【问题标题】:How to detemine the coding of accents?如何确定重音的编码?
【发布时间】:2011-10-05 16:32:27
【问题描述】:

这个问题与之前的one 有关如何将México 等重音字符串替换为等效的Latex 代码M\'{e}xico

我的问题略有不同。我正在使用带有西班牙口音的字符串变量的第三方数据库,如上面。但是,编码看起来很奇怪,因为这是我得到的行为:

> grep("México",temp$dest_nom_ent)
integer(0)
> grep("Mexico",temp$dest_nom_ent)
integer(0)
> grep("xico",temp$dest_nom_ent)
[1] 18 19 20
> temp$dest_nom_ent[grep("xico",temp$dest_nom_ent)]
[2] "México" "México" "México"

其中temp$dest_nom_ent 是一个具有墨西哥州名的变量。

然后,我的问题是如何将第三方数据库中的字符串变量转换为标准R 函数可以识别的编码。请注意:

> Encoding(temp$dest_nom_ent)
 [1] "unknown" "unknown" "unknown" "unknown" "unknown" "unknown" "unknown"
 [8] "unknown" "unknown" "unknown" "unknown" "unknown" "unknown" "unknown"
[15] "unknown" "unknown" "unknown" "unknown" "unknown" "unknown" "unknown"
[22] "unknown" "unknown" "unknown" "unknown" "unknown" "unknown" "unknown"
[29] "unknown" "unknown" "unknown" "unknown" "unknown" "unknown" "unknown"
[36] "unknown" "unknown" "unknown" "unknown" "unknown" "unknown" "unknown"
[43] "unknown" "unknown"

有关更多信息,我使用的是 Windows 7 64。另请注意:

> charToRaw(temp$dest_nom_ent[18])
[1] 4d e9 78 69 63 6f

source 中的哪个与 Windows 西班牙语(传统排序)语言环境一致。

M=4d
é=e9
x=78
i=69
c=63
o=6f

还要注意:

> charToRaw("México")
[1] 4d c3 a9 78 69 63 6f
> Encoding("México")
[1] "latin1"

我尝试了以下失败(例如,意思是 grep("é",temp$dest_nom_ent) 返回空向量):

Encoding(temp$dest_nom_ent)<-"latin1"
temp$dest_nom_ent <- iconv(temp$dest_nom_ent,"","latin1")
temp$dest_nom_ent  <- enc2utf8(temp$dest_nom_ent)
...

我使用iconvlist() 检查了支持的字符集,并且支持"WINDOWS-1252"。

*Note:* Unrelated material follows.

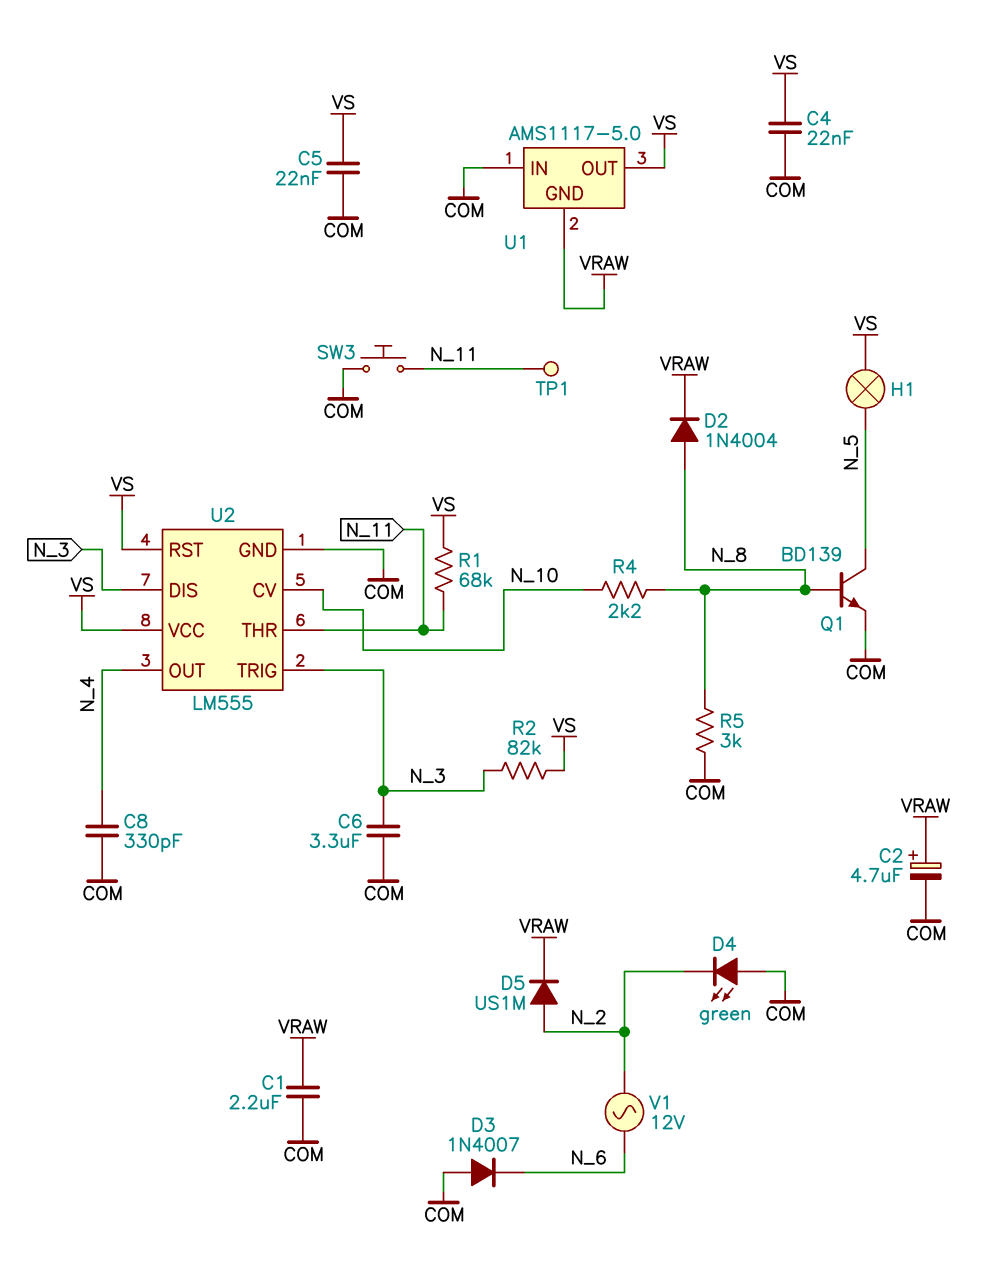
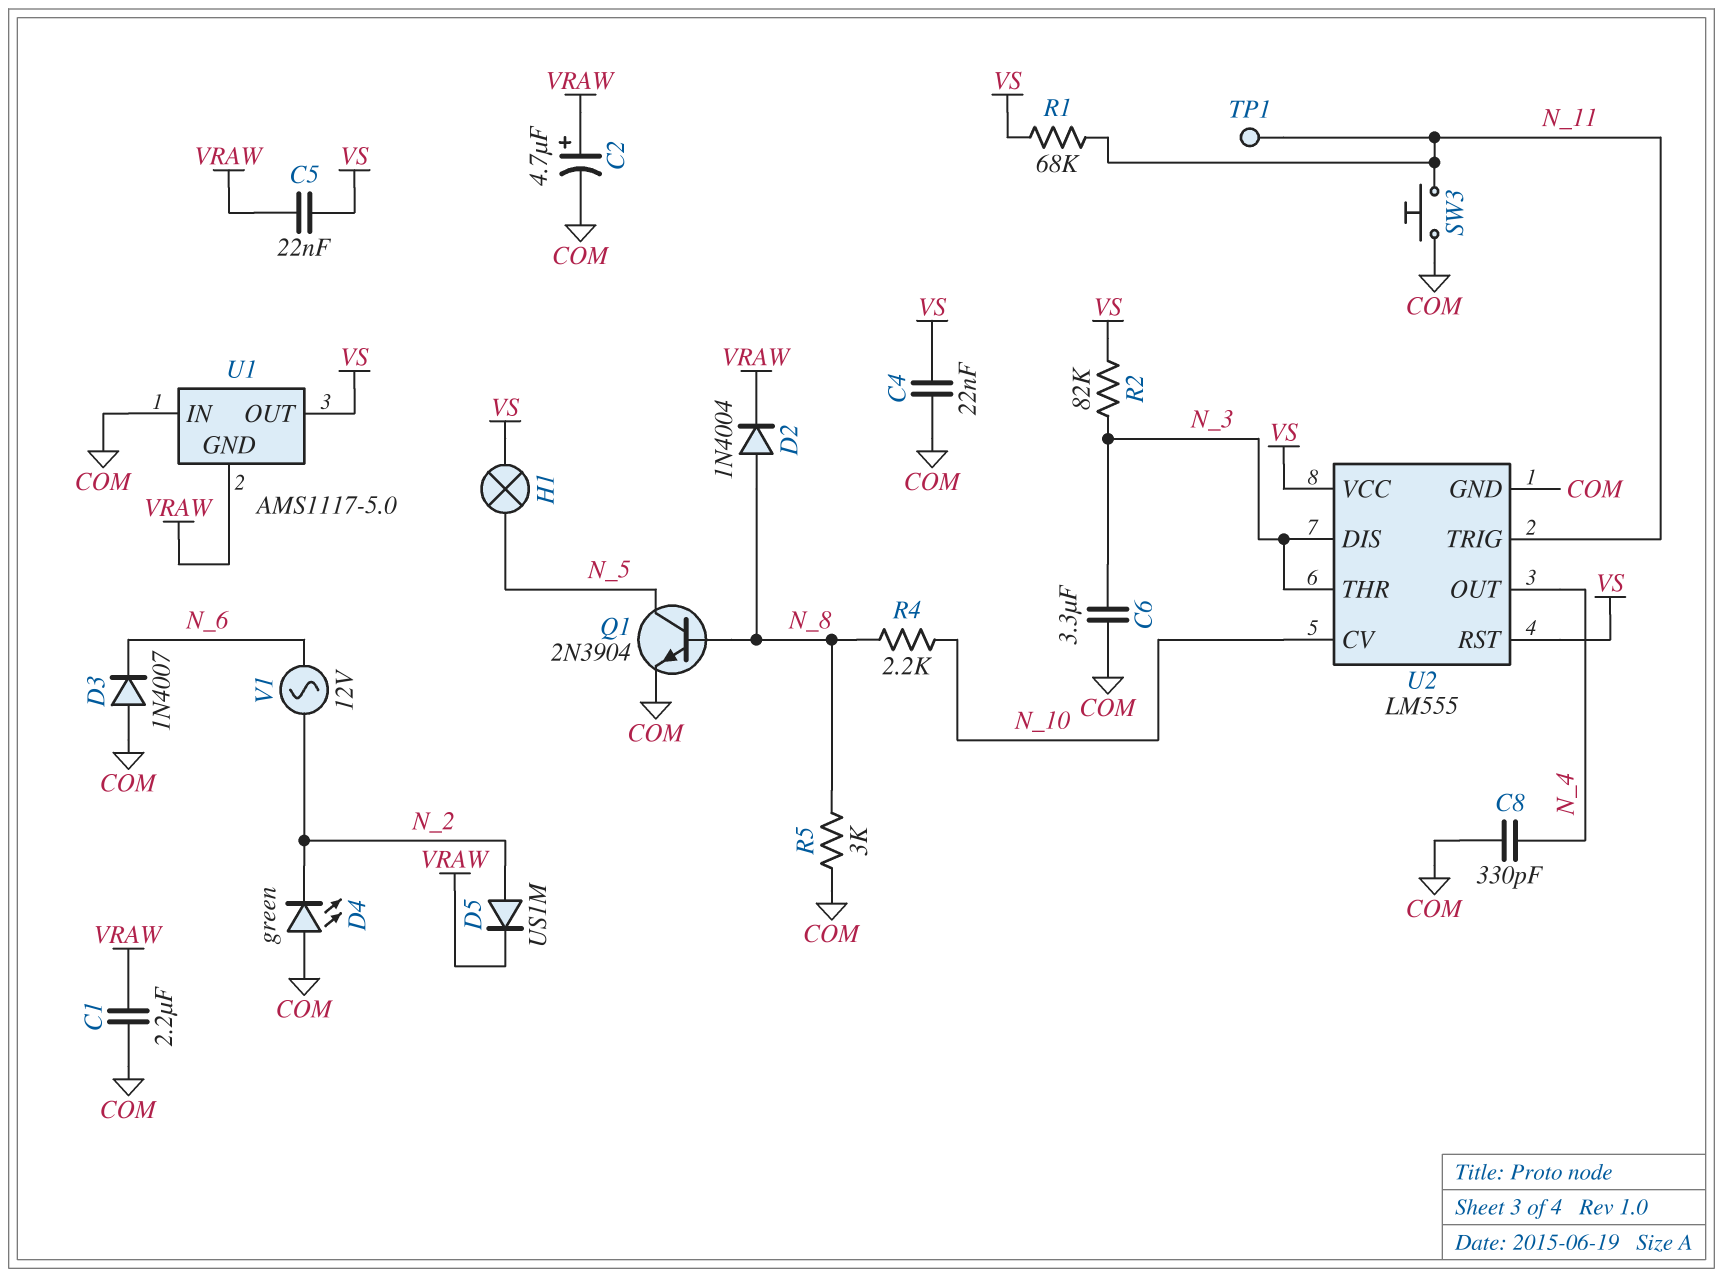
C5: 22nF (COM, VS) -> 22nF (VRAW, VS)
Q1: NPN BD139 (B N_8, C N_5, E COM) -> NPN 2N3904 (B N_8, C N_5, E COM)
U2 pin THR: N_11 -> N_3
U2 pin TRIG: N_3 -> N_11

但是,以下方法不起作用:

> temp1 <- temp$dest_nom_ent[grep("xico",temp$dest_nom_ent)]
> temp1
[1] "México" "México" "México"
> Encoding(temp1)<-"WINDOWS-1252"
> temp1 <- iconv(temp1,"WINDOWS-1252","latin1")
> temp1
[1] "México" "México" "México"
> Encoding(temp1)
[1] "latin1" "latin1" "latin1"
> charToRaw(temp1[1])
[1] 4d e9 78 69 63 6f
> grep("é",temp1)
integer(0)

比较:

> temp2 <- c("México","México","México")
> temp2
[1] "México" "México" "México"
> Encoding(temp2)
[1] "latin1" "latin1" "latin1"
> charToRaw(temp2[1])
[1] 4d c3 a9 78 69 63 6f
> grep("é",temp2)
[1] 1 2 3)

试图通过蛮力找出编码,例如:

try(for(i in 1:length(iconvlist())){
    temp1 <- temp$dest_nom_ent[grep("xico",temp$dest_nom_ent)]
    Encoding(temp1)<-iconvlist()[i]
    temp1 <- iconv(temp1,iconvlist()[i],"latin1")
    print(grep("é",temp1))
    print(i)
        },silent=FALSE)

我不熟悉 try 函数,但它仍然会出现错误而不是忽略它,因此无法检查整个列表:

...
[1] 17
integer(0)
[1] 18
integer(0)
[1] 19
integer(0)
[1] 20
Error in iconv(temp1, iconvlist()[i], "latin1") : 
  unsupported conversion from 'CP-GR' to 'latin1' in codepage 1252

最后:

> Sys.getlocale()
[1] "LC_COLLATE=English_United States.1252;LC_CTYPE=English_United States.1252;LC_MONETARY=English_United States.1252;LC_NUMERIC=C;LC_TIME=English_United States.1252"
> d<-c("México","México")
> for(i in 1:7){d1 <- str_sub(d[1],i,i); print(d1)}
[1] "M"
[1] "Ã"
[1] "©
[1] "x"
[1] "i"
[1] "c"
[1] "o"
> print(grep("é",d))
[1] 1 2

看来我必须按照here 的建议更改计算机的区域设置。另见here

PS:如果你想知道我是如何使用 English_United States.1252 语言环境输入 d&lt;-c("México","México") 的,方法是使用 Control Panel &gt; Clock, Language and Region &gt; Region and Language &gt; Keyboards and Languages &gt; Change Keyboards 设置辅助西班牙语键盘(传统排序)并在 installed services 下单击添加和导航到西班牙传统排序。然后在advanced key settings 下,您可以创建一个快捷方式来切换键盘。在我的情况下Shit+Alt。所以如果我想在英语默认语言环境中输入ñ,我会先输入Shift+Alt,然后输入;,然后再输入Shift+Alt,以返回英文键盘。

【问题讨论】:

    标签: string r locale diacritics xtable


    【解决方案1】:

    看看temp$dest_nom_ent 和“México”的编码是什么,使用Encoding(x)。您可能需要使用enc2nativeenc2utf8 进行转换。

    【讨论】:

      【解决方案2】:

      尝试将字符串的编码设置为“ISO_8859-1”“ISO_8859-15”之一。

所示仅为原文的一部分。